Saturday, July 3, 2010

Books on My Night Stand

My night stand is a mess. My stack of books is getting pretty high and beginning to lean. Soon there will be a fall. When that happens maybe I will be fortunate, and the cat will be nearby, scaring it into a much desired heart attack. Who knows something good could come from this colossal mess.
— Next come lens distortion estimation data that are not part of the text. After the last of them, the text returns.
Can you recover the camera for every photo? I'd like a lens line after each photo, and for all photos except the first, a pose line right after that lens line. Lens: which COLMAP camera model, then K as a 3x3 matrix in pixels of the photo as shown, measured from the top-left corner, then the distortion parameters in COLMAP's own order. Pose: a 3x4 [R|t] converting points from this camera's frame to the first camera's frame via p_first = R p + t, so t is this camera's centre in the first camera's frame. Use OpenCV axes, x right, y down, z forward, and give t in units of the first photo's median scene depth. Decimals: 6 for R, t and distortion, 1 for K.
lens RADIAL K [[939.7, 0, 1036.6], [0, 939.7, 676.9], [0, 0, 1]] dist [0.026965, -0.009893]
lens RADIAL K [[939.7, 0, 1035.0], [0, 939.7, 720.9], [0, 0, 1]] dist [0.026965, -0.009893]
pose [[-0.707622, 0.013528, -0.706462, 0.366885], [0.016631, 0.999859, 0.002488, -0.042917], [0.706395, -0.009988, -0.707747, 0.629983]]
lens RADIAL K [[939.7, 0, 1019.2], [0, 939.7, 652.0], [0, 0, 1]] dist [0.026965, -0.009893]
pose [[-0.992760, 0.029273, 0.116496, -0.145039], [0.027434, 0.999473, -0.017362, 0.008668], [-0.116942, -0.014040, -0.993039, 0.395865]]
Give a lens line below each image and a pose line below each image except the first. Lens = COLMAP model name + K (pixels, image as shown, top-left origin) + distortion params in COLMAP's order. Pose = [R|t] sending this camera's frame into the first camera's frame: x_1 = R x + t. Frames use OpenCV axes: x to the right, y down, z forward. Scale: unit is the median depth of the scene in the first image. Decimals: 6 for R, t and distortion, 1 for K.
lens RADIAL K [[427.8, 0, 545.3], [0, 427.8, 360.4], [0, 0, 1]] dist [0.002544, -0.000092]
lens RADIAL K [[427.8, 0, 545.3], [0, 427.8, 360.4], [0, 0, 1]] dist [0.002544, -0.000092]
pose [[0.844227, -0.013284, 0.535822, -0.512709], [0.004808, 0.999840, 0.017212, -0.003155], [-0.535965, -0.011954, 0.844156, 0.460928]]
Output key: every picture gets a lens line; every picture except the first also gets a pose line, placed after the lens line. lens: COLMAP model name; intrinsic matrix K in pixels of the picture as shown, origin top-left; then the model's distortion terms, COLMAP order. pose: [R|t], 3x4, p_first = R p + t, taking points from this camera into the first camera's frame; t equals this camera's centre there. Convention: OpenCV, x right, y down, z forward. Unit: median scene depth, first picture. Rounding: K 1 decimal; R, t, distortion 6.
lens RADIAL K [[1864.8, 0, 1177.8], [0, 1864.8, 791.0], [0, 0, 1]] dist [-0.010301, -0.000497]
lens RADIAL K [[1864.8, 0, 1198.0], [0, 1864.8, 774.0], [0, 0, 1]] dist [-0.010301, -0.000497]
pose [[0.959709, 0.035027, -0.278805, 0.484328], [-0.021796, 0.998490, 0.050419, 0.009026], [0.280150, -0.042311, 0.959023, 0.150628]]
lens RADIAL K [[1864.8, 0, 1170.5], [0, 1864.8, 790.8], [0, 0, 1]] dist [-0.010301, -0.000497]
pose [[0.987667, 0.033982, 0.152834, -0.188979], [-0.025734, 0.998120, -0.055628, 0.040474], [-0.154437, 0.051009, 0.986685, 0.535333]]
At the top of the stack and the book having the best chance of hitting the cat will be Frank McCourt’s book, The Teacher Man. This is the first book of his I have read and it is becoming a personal favorite. Under it is a book written by Ralph Palmen, 8 Critical Lifetime Decisions. Anything Ralph writes is worth reading, he has wisdom worth passing on. Next is Trusting God by Jerry Bridges, I am not really reading this book but I pulled it off the shelf looking for some answer to some question. I don't really remember what that was about. Regardless here it sits waiting for the cat to walk by. Next comes a garage sale find, a used New American Standard Version of the Bible. What does that say about me when my Bible is buried four books deep, hmmm…. Next is a book on writing called Characters, Emotion and Viewpoint, by Kress. Under that is a novel I have tried three times to read called, The Gold of Exodus. Oh, look another Thrift Store find, Writing Fiction by Cassill. Oh, I can’t believe it; under this book is another Bible. I wonder how long it’s been since that one was read, let me blow the dust off it. Next is a book called, Three Mennonite Poets. Poetry is not my thing but I did read one of the poems. Next is a grammar book called Write Right. I guess it is a nice thought thinking I can learn some grammar at this time of my life. I have made little progress. The main problem to be quite frank is that the book is a bit boring – surprise! And at the very bottom is a book called, Blest Atheist, by Elizabeth Mahlou, written by a fellow blogger. It is her life story and a very interesting read. Elizabeth takes the reader through her depths of tragedy and back to the heights of human achievement. If you choose to read this book, get ready to laugh and cry within the same page and sometimes both at the same time. This book is not for the emotional weakling. I had to put it aside several times before I could pick it back up.
Stack number two – the short stack – the active stack, first is ‘Finding God’, by Larry Crabb. This is one of those books that you can read, pick it up a couple years later and get something new from it. This is probably at least the third time it has taken space on my night stand and I am sure it will be back for several more visits before my days have ended, Lord willing. Next is a Bible I actually read now and then, who woulda’ thunk?
Lastly is a novel by Susan Howatch, a favorite author of my wife’s. Ms. Howatch has yet to draw me into her vortex of fans. My first attempt at Howatch was a few years back, after reading four pages and having to go to the dictionary eight times in four pages, our dear Susan, kinda’ ticked me off – write a set or two lower please. So, I just put her back on the shelf and decided she did not intend for me to be included in her key demographic audience. I am going to give Howatch one more try – I don’t want to hold a grudge.
Well that’s pretty much it. My night stand is now cleaned off and ready for some new additions. The cat is safe, don’t worry Choco.
Thank you for your help, I will always take help with tidying up. As usual you are the best.
Thanks for reading all the way to the end.